That’s the first of several effective tonal shifts here, all of which deepen our understanding of characters in an unexpected yet organic fashion. Later, there is caper-like comedy at a funeral home, which then sobers in a poignant tete-a-tete between Yun-ji and Min-yeong, astute revelations of the broken homes that shaped our young heroines, a climactic riot of slapstick destruction at an emergency school meeting and more.

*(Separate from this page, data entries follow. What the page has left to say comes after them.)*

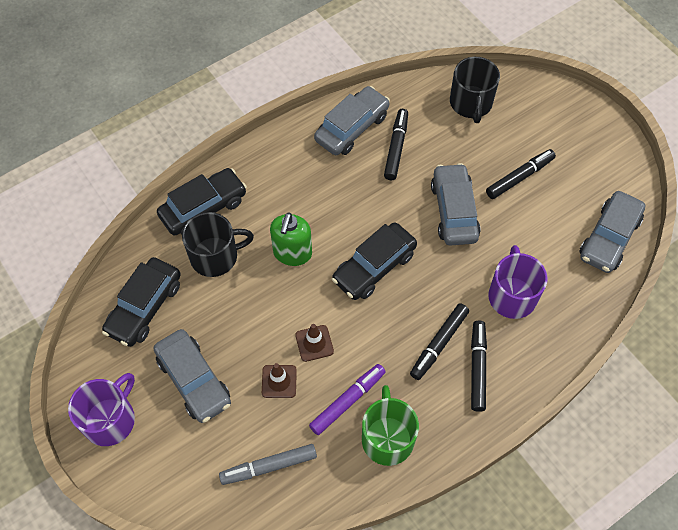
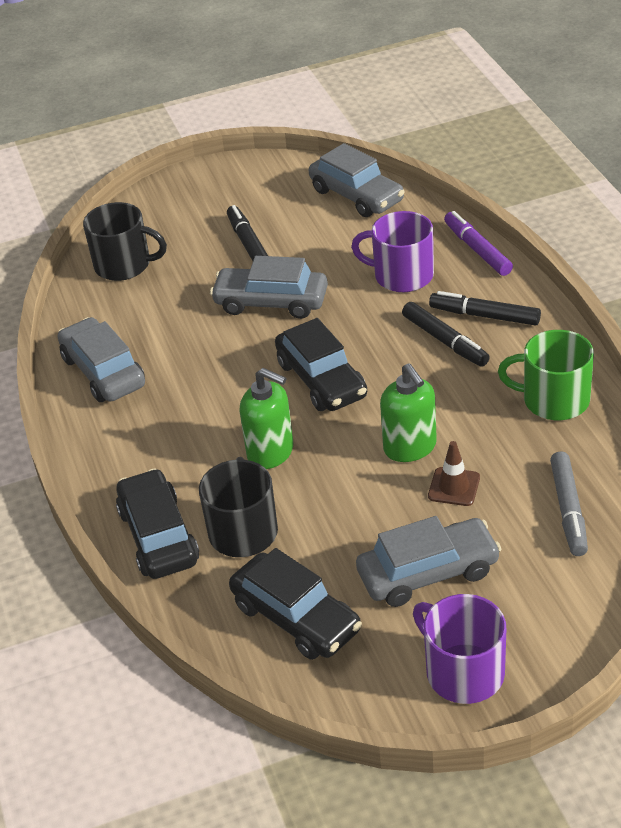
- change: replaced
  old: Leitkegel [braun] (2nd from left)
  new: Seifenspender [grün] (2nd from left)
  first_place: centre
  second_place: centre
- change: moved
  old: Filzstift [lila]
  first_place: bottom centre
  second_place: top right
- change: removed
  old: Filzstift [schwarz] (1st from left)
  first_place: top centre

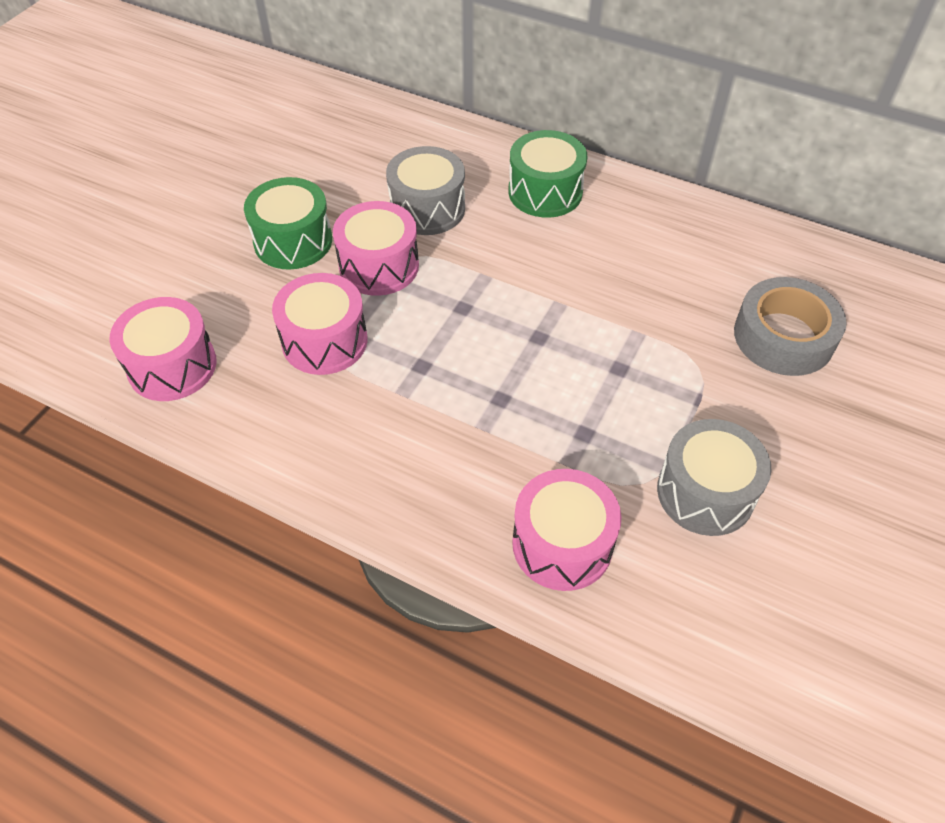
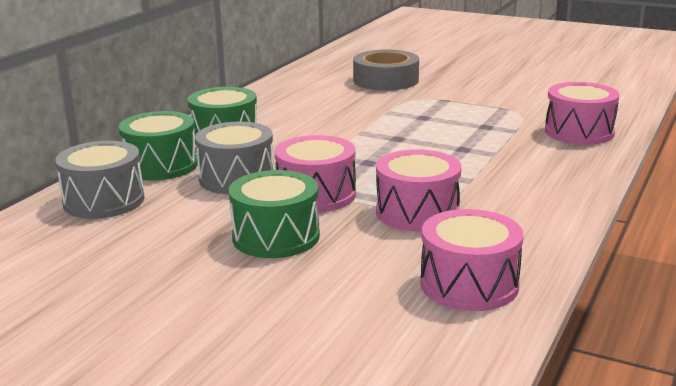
- change: moved
  old: Trommel [grau] (2nd from left in the first image)
  new: Trommel [grau] (1st from left)
  first_place: middle right
  second_place: middle left
- change: added
  new: Trommel [grün] (1st from left)
  second_place: middle left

As both writer and director, Yoo takes risks she pulls off with admirable dexterity, maintaining unobtrusive control over her adept performers, set-pieces and pacing (though oddly no editor is credited). The film’s overall low-key tenor downplays both moral judgment and conspicuous style, though neither are entirely lacking. Not least of its clever end-runs is the way that while the big issues — to abort or not to abort, marital infidelity, sexual exploitation of youth — remain confidential concerns among the protagonists, this complex scenario ultimately strikes nearly all the crisply drawn peripheral figures as a scandal about … vaping.
Careful not to distract from an intimate character focus, Yoo does nonetheless craft its setting with care, her polished presentation occasionally interesting in choice of composition and location. Music plays a lesser role, as our heroines tangibly have too much on their minds to need much sonic underlining — let alone to seek distraction from the world of K-pop.